Mount Sinai Health System spinoff Rx.Health – whose services have expanded rapidly over the last few years to include digital monitoring and prescribing, virtual healthcare, and real-world registry enrolment – said the DTx will be made available through its own health plan and those operated by other health systems.

Wise focuses on the development of game-based mobile apps using its Personal Zen platform, which relies on a form of cognitive behavioural therapy (CBT) known as attention bias modification (ABM).

ABM is designed to modify the way the attention of a person with anxiety is directed to negative stimuli in the environment, which can become exaggerated and overwhelming, and direct them towards stimuli associated with positive feelings.

Wise is also working on different versions of the software that will be developed as prescription DTx, with the objective of securing FDA approvals.

Wise's Personal Zen app – which it describes as an "over-the-counter" digital therapy – has already been shown to reduce feelings of anxiety and negative mood in children and adolescents with multiple sclerosis in a pilot study published in the journal Frontiers in Neurology.

Another proof-of-concept study in adults with normal to moderate levels of anxiety – looking at a combination of Wise's game-based approach with the neuromodulation technique known as transcranial direct current stimulation (tDCS) – showed reductions in self-reported anxiety and cognitive symptoms.

The partners said that through the Rx.Health platform – which is embedded in the electronic health record (EHR) – physicians will be able to "prescribe, monitor, educate, and onboard patients" who are candidates for the DTx.
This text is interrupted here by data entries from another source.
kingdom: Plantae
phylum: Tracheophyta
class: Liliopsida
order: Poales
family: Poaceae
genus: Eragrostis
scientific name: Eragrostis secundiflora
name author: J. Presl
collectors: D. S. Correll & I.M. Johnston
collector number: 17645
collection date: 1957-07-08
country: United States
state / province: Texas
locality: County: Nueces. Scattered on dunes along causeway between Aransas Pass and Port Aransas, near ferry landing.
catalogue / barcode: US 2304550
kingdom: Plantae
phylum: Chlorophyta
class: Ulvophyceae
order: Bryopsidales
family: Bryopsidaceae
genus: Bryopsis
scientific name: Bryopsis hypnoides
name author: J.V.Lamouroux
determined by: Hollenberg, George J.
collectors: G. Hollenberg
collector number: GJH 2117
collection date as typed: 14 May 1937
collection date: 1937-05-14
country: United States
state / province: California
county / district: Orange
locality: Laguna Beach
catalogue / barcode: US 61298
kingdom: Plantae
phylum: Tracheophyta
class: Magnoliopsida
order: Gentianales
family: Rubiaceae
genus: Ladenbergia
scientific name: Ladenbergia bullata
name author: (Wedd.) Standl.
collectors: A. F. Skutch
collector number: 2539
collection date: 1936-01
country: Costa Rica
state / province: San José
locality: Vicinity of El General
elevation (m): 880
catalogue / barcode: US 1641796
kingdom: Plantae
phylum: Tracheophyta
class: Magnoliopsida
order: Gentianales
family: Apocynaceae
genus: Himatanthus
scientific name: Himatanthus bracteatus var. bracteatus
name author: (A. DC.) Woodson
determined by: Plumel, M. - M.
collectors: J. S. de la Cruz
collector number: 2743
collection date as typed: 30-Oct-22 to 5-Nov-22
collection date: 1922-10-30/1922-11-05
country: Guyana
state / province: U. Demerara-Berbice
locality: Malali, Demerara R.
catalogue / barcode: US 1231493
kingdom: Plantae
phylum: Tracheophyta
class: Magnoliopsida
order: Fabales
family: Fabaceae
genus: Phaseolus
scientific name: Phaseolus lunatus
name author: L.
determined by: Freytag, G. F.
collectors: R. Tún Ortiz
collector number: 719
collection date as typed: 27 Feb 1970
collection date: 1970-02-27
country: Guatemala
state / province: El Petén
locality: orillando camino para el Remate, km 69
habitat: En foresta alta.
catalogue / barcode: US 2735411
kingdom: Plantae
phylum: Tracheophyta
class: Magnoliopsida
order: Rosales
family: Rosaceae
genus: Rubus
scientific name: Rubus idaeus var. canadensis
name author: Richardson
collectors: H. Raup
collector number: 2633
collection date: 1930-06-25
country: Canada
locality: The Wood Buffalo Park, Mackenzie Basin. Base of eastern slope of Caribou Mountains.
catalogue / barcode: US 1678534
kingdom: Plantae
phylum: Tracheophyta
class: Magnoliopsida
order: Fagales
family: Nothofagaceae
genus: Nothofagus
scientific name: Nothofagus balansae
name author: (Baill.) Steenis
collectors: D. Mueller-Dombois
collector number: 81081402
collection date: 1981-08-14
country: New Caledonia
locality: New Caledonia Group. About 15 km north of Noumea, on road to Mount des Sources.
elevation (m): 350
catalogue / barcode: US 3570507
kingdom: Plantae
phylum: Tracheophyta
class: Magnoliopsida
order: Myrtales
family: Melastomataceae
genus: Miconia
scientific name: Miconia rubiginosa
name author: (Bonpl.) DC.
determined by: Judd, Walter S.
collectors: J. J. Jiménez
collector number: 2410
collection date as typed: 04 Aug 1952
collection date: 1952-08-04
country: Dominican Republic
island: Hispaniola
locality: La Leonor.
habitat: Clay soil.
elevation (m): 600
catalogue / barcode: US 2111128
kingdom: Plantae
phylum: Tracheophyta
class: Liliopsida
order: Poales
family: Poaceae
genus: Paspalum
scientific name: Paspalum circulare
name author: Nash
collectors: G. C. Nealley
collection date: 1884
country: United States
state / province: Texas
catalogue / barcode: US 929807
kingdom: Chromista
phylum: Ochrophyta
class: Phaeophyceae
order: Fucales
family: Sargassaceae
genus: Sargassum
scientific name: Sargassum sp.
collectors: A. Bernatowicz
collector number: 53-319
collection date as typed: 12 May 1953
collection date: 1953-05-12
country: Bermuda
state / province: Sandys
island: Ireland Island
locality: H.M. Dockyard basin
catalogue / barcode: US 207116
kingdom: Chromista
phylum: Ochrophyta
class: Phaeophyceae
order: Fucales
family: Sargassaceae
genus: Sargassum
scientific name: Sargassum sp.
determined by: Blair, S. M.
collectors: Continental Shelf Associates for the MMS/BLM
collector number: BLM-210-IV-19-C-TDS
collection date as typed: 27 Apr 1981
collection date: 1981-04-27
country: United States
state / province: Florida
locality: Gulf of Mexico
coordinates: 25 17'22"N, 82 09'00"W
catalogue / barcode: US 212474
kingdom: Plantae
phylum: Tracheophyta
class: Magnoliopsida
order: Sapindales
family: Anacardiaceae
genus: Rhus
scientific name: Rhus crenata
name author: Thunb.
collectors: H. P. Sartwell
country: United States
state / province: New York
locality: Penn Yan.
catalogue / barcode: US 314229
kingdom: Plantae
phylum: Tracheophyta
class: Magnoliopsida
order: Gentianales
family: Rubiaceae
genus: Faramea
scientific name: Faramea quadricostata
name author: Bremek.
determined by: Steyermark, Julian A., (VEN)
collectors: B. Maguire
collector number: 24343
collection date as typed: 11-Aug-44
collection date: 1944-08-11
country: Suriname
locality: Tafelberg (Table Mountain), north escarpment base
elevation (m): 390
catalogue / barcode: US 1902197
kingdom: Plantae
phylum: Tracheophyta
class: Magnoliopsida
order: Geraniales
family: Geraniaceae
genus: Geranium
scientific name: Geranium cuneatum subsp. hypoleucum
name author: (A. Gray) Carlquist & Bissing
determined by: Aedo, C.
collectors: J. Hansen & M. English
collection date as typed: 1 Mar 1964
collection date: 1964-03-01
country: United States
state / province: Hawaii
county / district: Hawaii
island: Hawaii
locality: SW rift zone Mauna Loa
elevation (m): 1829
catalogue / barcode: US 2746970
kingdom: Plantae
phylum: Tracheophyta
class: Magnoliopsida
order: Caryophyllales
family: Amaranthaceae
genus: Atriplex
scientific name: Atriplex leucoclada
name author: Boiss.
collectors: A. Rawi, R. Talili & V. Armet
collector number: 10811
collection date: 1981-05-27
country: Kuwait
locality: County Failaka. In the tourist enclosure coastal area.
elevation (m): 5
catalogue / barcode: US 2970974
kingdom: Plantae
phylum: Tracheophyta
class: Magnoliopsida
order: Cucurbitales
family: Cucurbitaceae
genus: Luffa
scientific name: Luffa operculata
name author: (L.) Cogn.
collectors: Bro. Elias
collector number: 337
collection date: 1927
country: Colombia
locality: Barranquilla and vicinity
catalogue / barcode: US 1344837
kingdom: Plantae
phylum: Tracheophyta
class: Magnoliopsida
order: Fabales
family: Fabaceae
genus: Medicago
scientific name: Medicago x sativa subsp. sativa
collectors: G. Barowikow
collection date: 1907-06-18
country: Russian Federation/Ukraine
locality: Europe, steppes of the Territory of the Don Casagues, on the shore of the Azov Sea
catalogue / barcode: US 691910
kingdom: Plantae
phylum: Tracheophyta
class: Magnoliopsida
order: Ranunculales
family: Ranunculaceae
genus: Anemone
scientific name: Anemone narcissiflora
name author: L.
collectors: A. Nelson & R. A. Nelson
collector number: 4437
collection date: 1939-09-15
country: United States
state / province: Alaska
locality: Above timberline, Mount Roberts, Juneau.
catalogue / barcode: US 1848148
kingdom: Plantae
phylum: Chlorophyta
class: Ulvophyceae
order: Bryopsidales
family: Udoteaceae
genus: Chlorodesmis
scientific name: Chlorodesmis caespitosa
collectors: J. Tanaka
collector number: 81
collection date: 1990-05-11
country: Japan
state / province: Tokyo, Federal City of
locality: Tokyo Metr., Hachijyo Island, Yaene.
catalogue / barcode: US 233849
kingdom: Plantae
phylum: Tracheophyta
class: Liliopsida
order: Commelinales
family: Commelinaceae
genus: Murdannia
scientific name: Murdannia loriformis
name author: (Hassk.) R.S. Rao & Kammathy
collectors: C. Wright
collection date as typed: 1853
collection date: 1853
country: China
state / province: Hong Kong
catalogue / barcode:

"This is a great addition to our portfolio of 250+ automated care pathways supporting a variety of care journeys," said Richard Strobridge, Rx.Health's chief executive, who has led the company since 2020 and was formerly CEO of connected blood glucose monitoring-device company Entra Health.

"With this partnership, we aim to help patients combat mental health issues and make the process seamless for clinicians," he added. "Evidence-based digital health is at our core and this partnership continues in that tradition."

Rx.Health said clinicians will also be able to take advantage of its new remote therapeutic monitoring codes, which reimburse them for educating, onboarding, and monitoring patient adherence to digital treatment programmes.